The Persistence of Vision Raytracer: http://www.povray.org/
GNU Affero General Public License v3.0
1.35k stars 282 forks source link

Feature request: Render_Pattern to maximize multicore utilization with animations #389

Open mlsomers opened 4 years ago

mlsomers commented 4 years ago

Summary

When rendering a scene there are some parts of the image that take longer than others, the difference can be quite significant. The Render_Pattern option can help ordering these spots to some extent, but there can still be a significant amount of time while the last block is rendered by a single thread, leaving the other threads dormant.

Workaround

The Render_Block_Size can be made smaller to reduce the amount of render time using a single thread at the end of each frame, but will have a negative performance impact overall due to more overhead in job queue and messages between back-end and front-end (UI).

Optimizing the block-size ratio by experimenting and benchmarking can be quite tedious and the optimal settings will usually change during the progress of an animation.

Suggested Solution

For animations, introduce a new Render_Pattern option that will keep track of how long each block takes to render. Then when rendering the next frame, order the work so the longest blocks are processed first, and the easiest last. That way all cores will be in use for a longer period. Keep doing the same through the whole animation since the hot-spots are likely to gradually move from frame to frame. For still images, the same feature could make use of a file similar to a photon-map, but I think the main use will be primarily for animations, especially when they take weeks to render.

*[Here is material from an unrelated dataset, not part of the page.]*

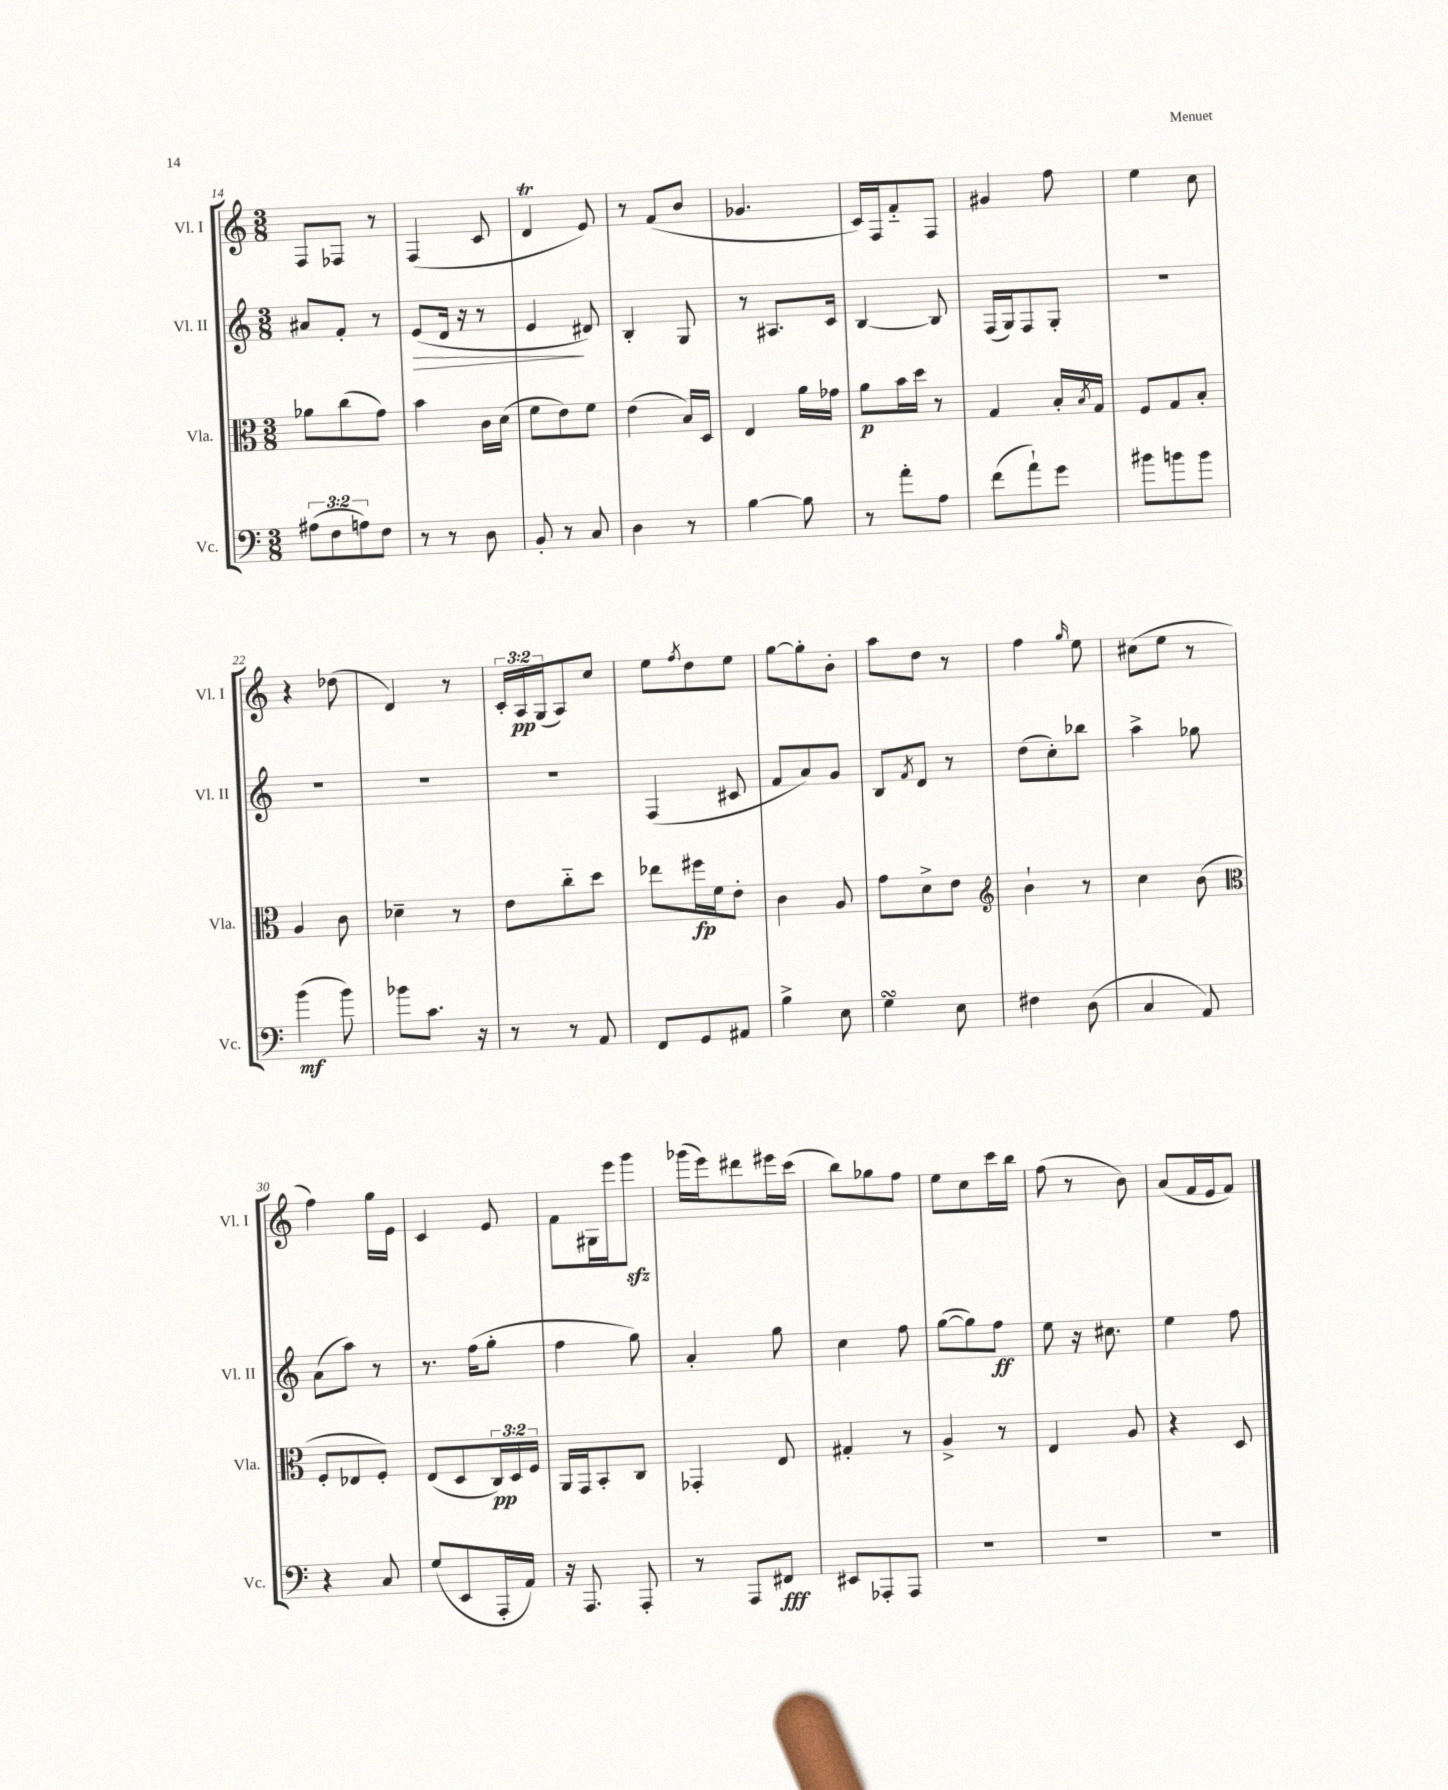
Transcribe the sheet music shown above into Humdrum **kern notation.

Alternative (additional) Solution

Decrease the Render_Block_Size dynamically when threads become dormant near the end of a frame-render. I guess this will be much more difficult to implement and would involve extra communication or static flag checking in the render thread after each pixel.

A more "dumb" variation could be to halve/devise the block size on the last [number of threads] blocks, but that would not be effective when the easier (faster) blocks are among the last to be rendered. It would help for scenes with a more uniform distribution of render difficulty though.

c-lipka commented 3 years ago

The radiosity pretraces could also be co-opted to gather performance data. They already usually come in multiple passes with increasing resolution.

I'd have to look how the regular mosaic pretrace is implemented, but it might also be suited for that job.